ANY high level sport/activity is hard on the body and sacrifices health to a degree, whether it’s football, powerlifting, endurance cycling, or physique competition.
- Do listen to your body. If you’re dieting and you start experiencing symptoms such as: fatigue, foggy brain, irregular periods, irritability, digestive issues, exhaustion, or depression, you need to take these symptoms seriously. These are just a few signs that you are potentially doing long-term damage to your body and your health.
- Do be mentally prepared. If you read Part 1 of this article, you will notice that even the women who had good experiences with being very lean still discussed the toll that being very lean had on their psyche. Knowing that this is a possibility ahead of time may make this experience easier to handle.
- Do recognize what you’re truly searching for. So many people think that getting extremely lean is the road to other things: happiness, a fulfilling relationship, self-esteem, self-worth, respect from their peers, attention from the opposite sex, and much more. (HINT: It’s typically NOT). Getting lean will lead to… well, being lean. You may garner a little more respect or attention for it, but it’s not the road to happiness or positive thoughts and feelings about yourself. Those start within. (You can read about my struggles with self-esteem here).
- Don’t be afraid to ask your coach questions. If your coach is going to go with you on this journey, they need to be available for questions. If they aren’t, then you are not a priority to them and you need to look elsewhere. Also, if they get defensive or rude when you ask questions, then they aren’t confident in their methods, and you definitely need to go elsewhere then.
- Don’t let yourself be intimidated by your coach or your peers. Intimidation is a nasty tactic that many coaches, trainers, and “competition teams” use to scare women into working with them or continuing to work with them, even after a bad experience. Be strong and stand up for yourself. Intimidation should never be a part of the coach/client experience.
- Don’t be afraid to fire your coach if they aren’t listening to your concerns. Yep, that’s right. Fire them. You are paying them. They work for you. If they aren’t doing their job to your satisfaction, fire them. Plain and simple.
- Don’t do anything that you’re not comfortable with (i.e. take extreme fat burners, etc.) Many coaches resort to scary dieting tactics like: asking you to do dangerous cardio (i.e. shadow box in the sauna wearing a sweat bag for hours at a time), stacking multiple high-level fat burners, or requiring you to wear waist contouring contraptions that can cause digestive and postural damage. DO NOT do anything that you’re not comfortable with. If it sounds dangerous or crazy, it probably is. Listen to your gut.
Remember, this is your life and it’s your decision.

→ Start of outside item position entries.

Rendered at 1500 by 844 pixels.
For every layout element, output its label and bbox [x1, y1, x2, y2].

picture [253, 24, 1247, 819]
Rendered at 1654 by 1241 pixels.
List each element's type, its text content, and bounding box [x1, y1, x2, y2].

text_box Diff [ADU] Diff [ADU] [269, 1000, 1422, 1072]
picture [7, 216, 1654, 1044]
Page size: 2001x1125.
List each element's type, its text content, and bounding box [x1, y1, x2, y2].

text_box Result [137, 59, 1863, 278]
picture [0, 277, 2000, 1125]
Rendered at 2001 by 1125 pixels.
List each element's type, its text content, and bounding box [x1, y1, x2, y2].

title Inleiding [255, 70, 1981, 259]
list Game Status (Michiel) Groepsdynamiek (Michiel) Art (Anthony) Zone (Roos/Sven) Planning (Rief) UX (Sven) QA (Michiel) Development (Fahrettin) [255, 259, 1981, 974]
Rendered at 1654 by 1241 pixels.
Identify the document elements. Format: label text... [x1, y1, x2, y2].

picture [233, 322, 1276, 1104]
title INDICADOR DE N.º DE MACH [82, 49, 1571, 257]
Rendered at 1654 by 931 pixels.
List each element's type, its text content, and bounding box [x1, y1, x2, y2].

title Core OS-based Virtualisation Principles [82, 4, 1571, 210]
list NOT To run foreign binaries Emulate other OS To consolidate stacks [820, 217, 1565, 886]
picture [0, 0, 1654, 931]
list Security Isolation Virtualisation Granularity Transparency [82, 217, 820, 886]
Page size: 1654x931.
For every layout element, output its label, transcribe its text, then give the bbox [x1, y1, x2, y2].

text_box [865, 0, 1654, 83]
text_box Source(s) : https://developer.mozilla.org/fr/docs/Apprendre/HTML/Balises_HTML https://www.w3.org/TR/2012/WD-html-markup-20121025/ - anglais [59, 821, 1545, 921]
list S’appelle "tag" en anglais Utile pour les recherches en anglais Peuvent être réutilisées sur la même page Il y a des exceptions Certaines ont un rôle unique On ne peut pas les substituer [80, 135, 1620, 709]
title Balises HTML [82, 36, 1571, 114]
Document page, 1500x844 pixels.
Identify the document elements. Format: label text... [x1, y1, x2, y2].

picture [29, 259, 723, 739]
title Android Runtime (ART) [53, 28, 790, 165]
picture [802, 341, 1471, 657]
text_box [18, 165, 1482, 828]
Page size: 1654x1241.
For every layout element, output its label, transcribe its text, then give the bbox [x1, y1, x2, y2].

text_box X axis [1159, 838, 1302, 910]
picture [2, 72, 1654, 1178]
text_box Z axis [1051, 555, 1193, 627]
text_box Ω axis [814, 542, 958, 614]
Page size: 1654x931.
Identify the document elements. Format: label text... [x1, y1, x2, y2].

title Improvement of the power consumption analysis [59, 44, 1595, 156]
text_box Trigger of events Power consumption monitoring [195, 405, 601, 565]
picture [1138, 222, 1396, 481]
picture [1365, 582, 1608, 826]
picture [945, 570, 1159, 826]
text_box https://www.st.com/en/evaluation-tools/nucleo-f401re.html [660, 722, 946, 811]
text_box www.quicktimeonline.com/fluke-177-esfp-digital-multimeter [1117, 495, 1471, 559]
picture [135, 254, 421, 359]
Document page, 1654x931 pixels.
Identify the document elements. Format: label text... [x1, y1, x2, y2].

If it’s something that you want to do, more power to you. But please, please, please take the advice of the women who have been there and done that.
=======> Takeaways In Two Minutes <=========
If you want to get extremely lean, that’s cool. Just make sure you realize that it will be difficult and it might not be the healthiest thing for your body long-term. If you do want to achieve this level of leanness, make sure you:
1. Do your research and find a great coach who will listen to your wants and needs.
2. Are honest about your priorities. Whether you prioritize getting lean, being healthy, or achieving a high level of performance, this will help mentally prepare you for any consequences (goor or bad) of what you’re doing.
3. Recognize what you’re truly looking for. If you think being extremely lean will bring you happiness/respect/self-esteem/a significant other, you’ll be extremely lean and sorely disappointed.
4. Aren’t afraid to ask your coach questions. If they try to intimidate you or don’t listen to you, don’t be afraid to fire them. They work for you.
5. Don’t do/take anything that makes you uncomfortable. Listen to your body. It knows best.